::: PAGE EXTRACT :::

Reframing "Ethnic Cleansing"
By Kirthi Jayakumar
Image: Open Canada
According to the United Nations, “ethnic cleansing” refers to “a purposeful policy designed by one ethnic or religious group to remove by violent and terror-inspiring means the civilian population of another ethnic or religious group from certain geographic areas.” Antecedents of the term have been found in Greek (andrapodismos, meaning enslavement), French (épuration), and German (säuberung) (Booth 2012).
During World War II, a euphemism was used by the Croatian Ustase, that translated to mean “cleansing the terrain” was used to refer to military actions that deliberately targeted non-Croats to kill or displace them (Toal and Dahlman 2011). The term was subsequently used to refer to the resettlement of Polish people in Russian documents around the World War, as well as in Nazi Propaganda, Judenrein (Fulbrooke 2004).
Regardless of its origins, the use of the term should to be reexamined, or introspected on at the very least. To suggest the idea of “cleansing” is also to suggest a sense of purification – of getting rid of all that makes something impure. From self-care to health-based detoxification, the idea conveyed by the term is to effectively suggest that all that is “toxic” is removed. However, when used to reflect a policy of removing a population group from a region, the term does not fit. Simply because no human is an impurity that needs to be removed, because no ethnic group renders any part of the world impure to the point that they must be driven out altogether.

::: EXCERPTED RECORDS :::

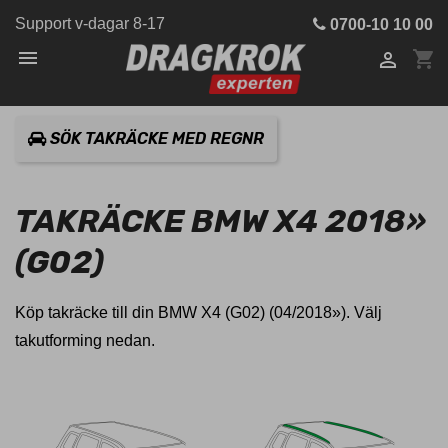
Support v-dagar 8-17
0700-10 10 00

shopping_cart

SÖK TAKRÄCKE MED REGNR
TAKRÄCKE BMW X4 2018»
(G02)
Köp takräcke till din BMW X4 (G02) (04/2018»). Välj
takutforming nedan.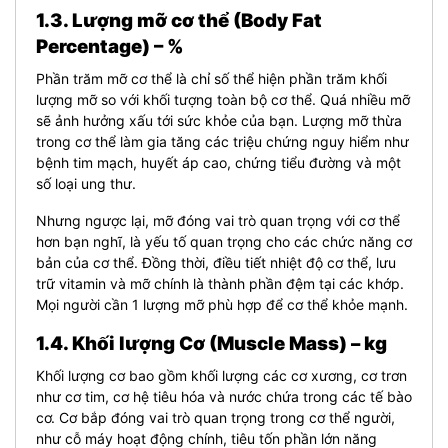
1.3. Lượng mỡ cơ thể (Body Fat
Percentage) – %
Phần trăm mỡ cơ thể là chỉ số thể hiện phần trăm khối
lượng mỡ so với khối tượng toàn bộ cơ thể. Quá nhiều mỡ
sẽ ảnh hưởng xấu tới sức khỏe của bạn. Lượng mỡ thừa
trong cơ thể làm gia tăng các triệu chứng nguy hiểm như
bệnh tim mạch, huyết áp cao, chứng tiểu đường và một
số loại ung thư.
Nhưng ngược lại, mỡ đóng vai trò quan trọng với cơ thể
hơn bạn nghĩ, là yếu tố quan trọng cho các chức năng cơ
bản của cơ thể. Đồng thời, điều tiết nhiệt độ cơ thể, lưu
trữ vitamin và mỡ chính là thành phần đệm tại các khớp.
Mọi người cần 1 lượng mỡ phù hợp để cơ thể khỏe mạnh.
1.4. Khối lượng Cơ (Muscle Mass) – kg
Khối lượng cơ bao gồm khối lượng các cơ xương, cơ trơn
như cơ tim, cơ hệ tiêu hóa và nước chứa trong các tế bào
cơ. Cơ bắp đóng vai trò quan trọng trong cơ thể người,
như cỗ máy hoạt động chính, tiêu tốn phần lớn năng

:::

# COMPLETE THE FOLLOWING:
a – Set down everything from "By Kirthi Jayakumar" down to "(säuberung) (Booth 2012)." in the piece on the term "ethnic cleansing," copying it word for word.
b – Take the piece on reframing "ethnic cleansing" further, picking up after its last sentence.

# ANSWERS BY ITEM:
a –
By Kirthi Jayakumar
Image: Open Canada
According to the United Nations, “ethnic cleansing” refers to “a purposeful policy designed by one ethnic or religious group to remove by violent and terror-inspiring means the civilian population of another ethnic or religious group from certain geographic areas.” Antecedents of the term have been found in Greek (andrapodismos, meaning enslavement), French (épuration), and German (säuberung) (Booth 2012).

b –
To use the term “ethnic cleansing” is to center the need of the perpetrator: who sees space as their own, enough to disentitle another, by using the rhetoric of purity as the basis. It centers the agency of the perpetrator and justifies it through the use of a term that does not name the violence – but rather speaks to the “end result” in positive terms. Nothing about the range of different crimes committed as part of such a campaign can remotely, justifiably be called “cleansing.” Rape, sexual violence, murder, torture, and so much more cannot be equated to the idea of “cleansing” by any stretch of imagination.
Terms like genocide, war crimes, and crimes against humanity establish not only the nature of the harm, but also its gravity. In doing so, it places the semantic onus front on center on those that commit such heinous crimes. In comparison, the term “ethnic cleansing” endorses “impurity” and attaches it to an ethnic identity.
As an alternative, “ethnic erasure” – even though still a soft-pedalling term considering the catchment area it operates as for multiple forms of heinous crimes – is more appropriate. Given that the crime involves a deliberate effort to remove populations from particular regions through death or displacement, or systemic targeting with mass crime, the use of the term “erasure” speaks to the unfairness, the inhumaneness, and the crime that it is.
References
Booth, Ken (2012). The Kosovo Tragedy: The Human Rights Dimensions. London: Routledge.
Fulbrooke, Mary (2004). A Concise History of Germany. Cambridge: Cambridge University Press.
Toal, Gerard; Dahlman, Carl T. (2011). Bosnia Remade: Ethnic Cleansing and Its Reversal. New York: Oxford University Press.